I wanted to settle the definition at a basic level. Encoding and Decoding in the context of this question is:
- Decode
- Corresponds to C# {Encoding}.'''GetString'''(bytesArray)
- Corresponds to Python stringObject.'''decode'''({Encoding})
- Takes bytes as input, and converts to string representation as output, according to some conversion scheme called an "encoding", represented by {Encoding} above.
- Bytes -> String
- Encode
- Corresponds to C# {Encoding}.'''GetBytes'''(stringObject)

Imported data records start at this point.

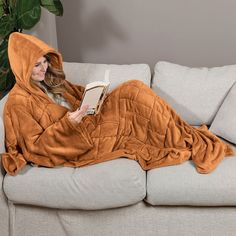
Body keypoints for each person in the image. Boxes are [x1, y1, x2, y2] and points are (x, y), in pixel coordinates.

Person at [1, 32, 233, 176]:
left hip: (90, 120)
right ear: (22, 67)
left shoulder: (51, 81)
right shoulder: (18, 103)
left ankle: (181, 134)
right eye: (35, 66)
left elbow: (78, 94)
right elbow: (36, 148)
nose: (42, 69)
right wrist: (69, 123)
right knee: (134, 98)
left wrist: (96, 95)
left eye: (44, 63)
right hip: (80, 141)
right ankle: (183, 139)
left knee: (133, 88)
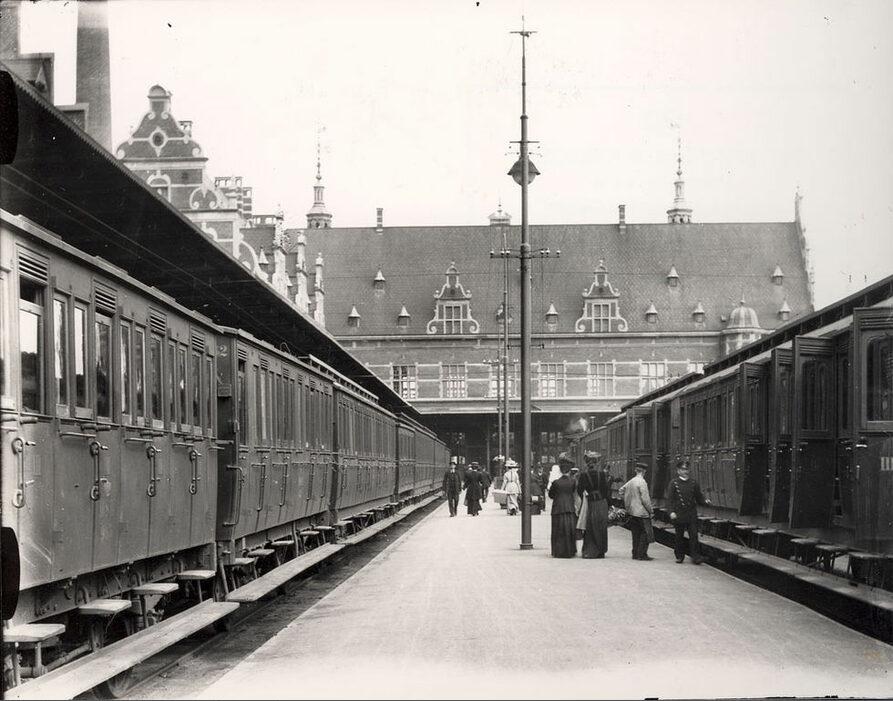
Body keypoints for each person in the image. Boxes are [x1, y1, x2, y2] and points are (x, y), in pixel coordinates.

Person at [668, 459, 711, 564]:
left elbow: (699, 497)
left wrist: (705, 501)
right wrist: (671, 512)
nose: (685, 471)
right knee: (679, 536)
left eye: (686, 469)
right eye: (683, 469)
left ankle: (695, 557)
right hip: (679, 513)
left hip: (691, 513)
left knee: (694, 536)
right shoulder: (674, 483)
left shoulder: (693, 483)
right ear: (678, 471)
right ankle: (679, 556)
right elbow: (670, 500)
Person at [575, 450, 611, 559]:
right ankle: (601, 551)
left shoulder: (583, 475)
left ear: (587, 463)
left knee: (590, 527)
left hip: (591, 503)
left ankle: (590, 551)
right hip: (602, 503)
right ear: (596, 462)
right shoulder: (602, 474)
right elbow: (606, 490)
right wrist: (608, 503)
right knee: (601, 526)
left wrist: (585, 498)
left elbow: (579, 490)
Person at [620, 463, 654, 560]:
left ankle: (635, 554)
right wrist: (651, 511)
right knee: (645, 533)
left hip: (632, 512)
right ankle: (641, 554)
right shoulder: (642, 482)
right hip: (642, 513)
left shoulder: (631, 481)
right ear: (644, 471)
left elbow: (621, 490)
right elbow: (645, 500)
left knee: (635, 534)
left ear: (636, 470)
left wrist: (628, 501)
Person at [548, 453, 577, 558]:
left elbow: (551, 495)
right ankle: (570, 551)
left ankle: (558, 551)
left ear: (560, 470)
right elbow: (573, 492)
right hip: (569, 508)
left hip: (557, 509)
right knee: (569, 530)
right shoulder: (573, 482)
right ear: (569, 470)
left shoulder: (555, 483)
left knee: (558, 530)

- Corresponds to Python stringObject.'''encode'''({Encoding})
- The reverse of Decode.
- String -> Bytes (except for Python)
Bytes vs Strings in Python
So Encode and Decode take us back and forth between bytes and strings.

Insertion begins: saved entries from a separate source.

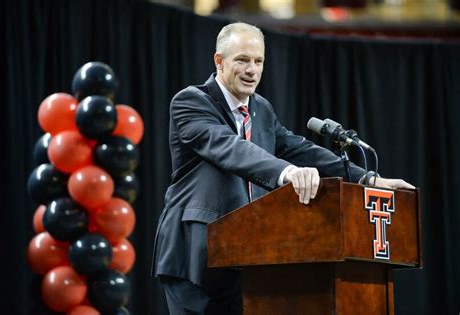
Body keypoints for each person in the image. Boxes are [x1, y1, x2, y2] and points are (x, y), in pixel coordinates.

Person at [151, 22, 414, 315]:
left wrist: (368, 178)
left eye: (258, 61)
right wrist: (286, 173)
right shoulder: (190, 102)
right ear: (219, 61)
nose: (252, 70)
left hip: (250, 259)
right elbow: (229, 148)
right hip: (195, 257)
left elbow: (299, 148)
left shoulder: (261, 109)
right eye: (242, 60)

While Python helped me understand what was going wrong, it could also confuse my understanding of the "fundamentals" of Encoding/Decoding. Jon said:
It's a shame that Python hides [the difference between binary data and text data] to a large extent
I think this is what PEP means when it says:
Python's current string objects are overloaded. They serve to hold both sequences of characters and sequences of bytes. This overloading of purpose leads to confusion and bugs.
Python 3.* does not overload strings in this way.:
Python 2.7
>>> #Encoding example. As a generalization, "Encoding" produce bytes.

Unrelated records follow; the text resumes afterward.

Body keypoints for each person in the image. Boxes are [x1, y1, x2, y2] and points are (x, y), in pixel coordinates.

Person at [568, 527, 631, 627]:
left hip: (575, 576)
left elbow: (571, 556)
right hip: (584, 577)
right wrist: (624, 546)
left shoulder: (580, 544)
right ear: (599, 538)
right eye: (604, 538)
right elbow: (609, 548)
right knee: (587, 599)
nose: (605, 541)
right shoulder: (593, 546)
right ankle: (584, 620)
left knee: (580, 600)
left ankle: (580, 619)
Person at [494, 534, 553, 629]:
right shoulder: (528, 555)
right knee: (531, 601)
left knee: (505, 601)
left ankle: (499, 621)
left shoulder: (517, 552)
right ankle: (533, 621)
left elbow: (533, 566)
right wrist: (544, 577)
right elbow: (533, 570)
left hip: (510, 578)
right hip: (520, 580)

>>> #In Python 2.7, strings are overloaded to serve as bytes
>>> type(u'\u2019'.encode('utf-8'))
<type 'str'>
Python 3.*
>>> #In Python 3.*, bytes and strings are distinct
>>> type('\u2019'.encode('utf-8'))
<class 'bytes'>
Another important (related) difference between Python 2 and 3, is their default encoding:
>>>import sys
>>>sys.getdefaultencoding()
Python 2
'ascii'
Python 3
'utf-8'
And while Python 2 says 'ascii', I think it means a specific type of ASCII;
- It does '''not''' mean ISO-8859-1, which supports range(256), which is what Jon uses to decode (discussed below)
- It means ASCII, the plainest variety, which are only range(128)
And while Python 3 no longer overloads string as both bytes, and strings, the interpreter still makes it easy to ignore what's happening and move between types. i.e.
- just put a 'u' before a string in Python 2.* and it's a Unicode literal
- just put a 'b' before a string in Python 3.* and it's a Bytes literal
Encoding and C
Jon points out that C# uses UTF-16, to correct my "UTF-8 Encoded String" comment, above;
Every string is effectively UTF-16. My understanding of is: if C# has a string object "s", the computer memory actually has bytes corresponding to that character in the UTF-16 map. That is, (including byte-order-mark??) feff0073.
He also uses ISO-8859-1 in the hack method I requested. I'm not sure why. My head is hurting at the moment, so I'll return when I have some perspective.
I'll return to this post. I hope I'm explaining properly. I'll make it a Wiki?